Parce qu’avouons-le, l’attaque des Alouettes est explosive. Elle peut battre n’importe quelle défense du circuit Ambrosie, mais nous amorçons maintenant la dernière étape de la saison 2019 et les Moineaux n’auront plus de semaine de repos. Il faudra ménager les efforts.

Devenir de bons gestionnaires de matchs.

« Nous avons les bons éléments pour dicter l’allure d’un match », affirme Faubert-Lussier, lui qui a capté une passe de 22 verges, à Moncton. « Notre défense est solide.
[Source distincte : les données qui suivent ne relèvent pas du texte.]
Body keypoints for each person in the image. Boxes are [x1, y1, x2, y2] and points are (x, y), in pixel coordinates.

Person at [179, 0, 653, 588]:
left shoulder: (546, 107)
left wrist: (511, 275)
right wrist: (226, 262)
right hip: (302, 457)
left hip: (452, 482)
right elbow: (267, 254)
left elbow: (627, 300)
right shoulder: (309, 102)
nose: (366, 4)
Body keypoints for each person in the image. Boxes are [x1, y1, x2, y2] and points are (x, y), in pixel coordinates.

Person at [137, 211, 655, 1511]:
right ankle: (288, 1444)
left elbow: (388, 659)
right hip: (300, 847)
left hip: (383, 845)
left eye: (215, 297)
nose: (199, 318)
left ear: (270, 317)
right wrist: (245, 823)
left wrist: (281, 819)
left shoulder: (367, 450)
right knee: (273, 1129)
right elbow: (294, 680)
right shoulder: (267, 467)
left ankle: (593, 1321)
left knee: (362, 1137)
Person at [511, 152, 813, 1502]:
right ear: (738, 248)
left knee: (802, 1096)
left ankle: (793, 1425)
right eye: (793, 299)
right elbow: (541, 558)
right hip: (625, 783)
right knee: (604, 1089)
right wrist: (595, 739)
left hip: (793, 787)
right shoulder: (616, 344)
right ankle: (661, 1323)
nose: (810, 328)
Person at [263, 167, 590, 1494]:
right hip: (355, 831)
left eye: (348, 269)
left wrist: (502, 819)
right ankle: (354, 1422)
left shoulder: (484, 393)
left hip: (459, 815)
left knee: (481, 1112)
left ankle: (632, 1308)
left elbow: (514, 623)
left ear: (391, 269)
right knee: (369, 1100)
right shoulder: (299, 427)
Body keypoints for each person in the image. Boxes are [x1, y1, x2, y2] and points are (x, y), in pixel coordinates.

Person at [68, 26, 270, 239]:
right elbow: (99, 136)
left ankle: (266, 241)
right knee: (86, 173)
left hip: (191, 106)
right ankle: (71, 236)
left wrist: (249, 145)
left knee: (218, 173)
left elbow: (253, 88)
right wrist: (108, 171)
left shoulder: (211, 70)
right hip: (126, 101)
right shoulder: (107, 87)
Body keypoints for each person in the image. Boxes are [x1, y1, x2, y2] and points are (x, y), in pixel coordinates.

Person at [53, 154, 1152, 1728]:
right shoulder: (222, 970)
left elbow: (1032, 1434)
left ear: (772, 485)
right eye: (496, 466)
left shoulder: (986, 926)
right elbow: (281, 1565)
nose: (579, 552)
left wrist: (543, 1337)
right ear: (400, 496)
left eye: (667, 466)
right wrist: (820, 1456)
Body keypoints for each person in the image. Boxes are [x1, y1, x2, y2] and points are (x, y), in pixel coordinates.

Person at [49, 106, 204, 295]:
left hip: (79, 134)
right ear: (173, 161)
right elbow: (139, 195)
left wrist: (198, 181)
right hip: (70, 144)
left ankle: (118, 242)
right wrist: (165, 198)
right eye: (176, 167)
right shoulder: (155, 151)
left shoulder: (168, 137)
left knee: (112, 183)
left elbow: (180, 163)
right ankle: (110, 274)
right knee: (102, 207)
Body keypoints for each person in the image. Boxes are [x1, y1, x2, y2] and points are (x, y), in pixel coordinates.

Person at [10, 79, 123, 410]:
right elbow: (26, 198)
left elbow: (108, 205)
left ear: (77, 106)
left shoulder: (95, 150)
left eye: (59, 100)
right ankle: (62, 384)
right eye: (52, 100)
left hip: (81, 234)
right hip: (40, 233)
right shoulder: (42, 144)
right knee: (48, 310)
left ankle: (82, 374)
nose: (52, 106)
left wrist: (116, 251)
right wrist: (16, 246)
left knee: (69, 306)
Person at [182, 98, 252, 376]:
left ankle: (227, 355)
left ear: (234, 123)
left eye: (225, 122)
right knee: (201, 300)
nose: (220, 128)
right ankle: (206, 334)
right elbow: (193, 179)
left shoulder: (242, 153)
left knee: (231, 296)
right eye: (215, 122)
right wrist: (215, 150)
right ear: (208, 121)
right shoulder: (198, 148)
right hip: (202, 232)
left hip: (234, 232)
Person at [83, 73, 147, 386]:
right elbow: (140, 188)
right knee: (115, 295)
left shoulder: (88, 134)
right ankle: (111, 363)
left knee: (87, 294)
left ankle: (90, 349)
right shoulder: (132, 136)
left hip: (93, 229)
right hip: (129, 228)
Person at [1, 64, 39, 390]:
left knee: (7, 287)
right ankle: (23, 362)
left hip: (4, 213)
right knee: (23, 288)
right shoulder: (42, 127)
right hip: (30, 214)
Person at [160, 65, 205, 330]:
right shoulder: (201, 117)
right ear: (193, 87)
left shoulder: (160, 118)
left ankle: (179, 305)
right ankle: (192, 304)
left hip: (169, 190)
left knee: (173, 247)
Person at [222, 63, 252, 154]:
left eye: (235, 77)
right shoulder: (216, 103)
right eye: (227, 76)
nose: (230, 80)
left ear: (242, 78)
Elle provoque énormément de “two and outs”. Et si notre attaque est en mesure de marquer tôt dans le match, je suis persuadé que nous pouvons garder le contrôle de la rencontre. »

« Nous sommes très résilients », poursuit Faubert-Lussier. « Au cours de la saison, il y a eu beaucoup de changements hors et sur le terrain, mais on se serre toujours les coudes et tout le monde regarde droit devant. »

« Nous sommes à l’épreuve de toutes les tempêtes. »

Selon le receveur Félix Faubert-Lussier (complètement à gauche), les Alouettes sont tissés serrés (Dominick Gravel – Alouettes de Montréal).

La vraie saison commence

Mike Reilly et ses pauvres Lions fouleront le terrain du stade Percival-Molson, ce vendredi. Avec une victoire contre la Colombie-Britannique cette semaine, les Als signeraient un troisième gain d’affilée et s’éloigneraient davantage – si le ROUGE et NOIR perd —, au deuxième rang de l’Est.

Les éliminatoires seraient de plus en plus envisageables.

« Si nous ne faisons pas les éliminatoires, ce serait un échec », dit Faubert-Lussier. « On veut gagner. »

Mais avec deux matchs en main sur les Tiger-Cats de Hamilton, les Alouettes pourraient également courtiser le premier rang de leur division.

Et disons qu’avec l’ajout du grand et spectaculaire receveur Chris Matthews, tout est possible dans le camp des Montréalais.

L’athlète de 27 ans et natif de Montréal y croit.

« La façon la plus simple de se rendre au match de la Coupe Grey c’est d’avoir une semaine de congé à la première semaine (des éliminatoires) », dit Faubert-Lussier.

« Oui, nous regardons ce qui se passe avec Ottawa pour ne pas se faire rattraper, mais, en même temps, nous avons les yeux tournés vers la première équipe de l’Est qui est Hamilton. »

Mais assez regardé vers le futur, soyons rationnels et allons-y un match à la fois. Il faudra battre les Lions, eux qui seront désespérés de faire tourner le vent de leur saison désastreuse, vendredi soir.

Et c’est toujours dangereux d’affronter une formation qui a l’âme en peine.

« Si on joue à la hauteur de notre talent, ce ne sera pas inquiétant », dit Faubert-Lussier. « Il ne faut jamais prendre ce genre de formation à la légère. Les entraîneurs ont fait un bon travail pour nous le rappeler, lors de notre dernier match contre Toronto, qui est aussi une équipe de bas de classement. »

Malgré tout…

« On perdait 16-0 contre Toronto et on ne veut pas répéter ça contre la Colombie-Britannique. »

« Cette semaine, notre attaque devra amorcer le match plus fortement. »

En lion, pourrait-on dire…

« Il faudra garder le contrôle du ballon », poursuit Faubert-Lussier. « Ça permettra à notre défense de ne pas effectuer de longues séquences sur le terrain. »

« Nous aurons une longue deuxième moitié de saison, ce sera donc important de garder tout le monde en santé et lorsque l’unité offensive est sur le terrain et qu’elle contrôle le ballon, c’est la meilleure façon d’y arriver », conclut-il.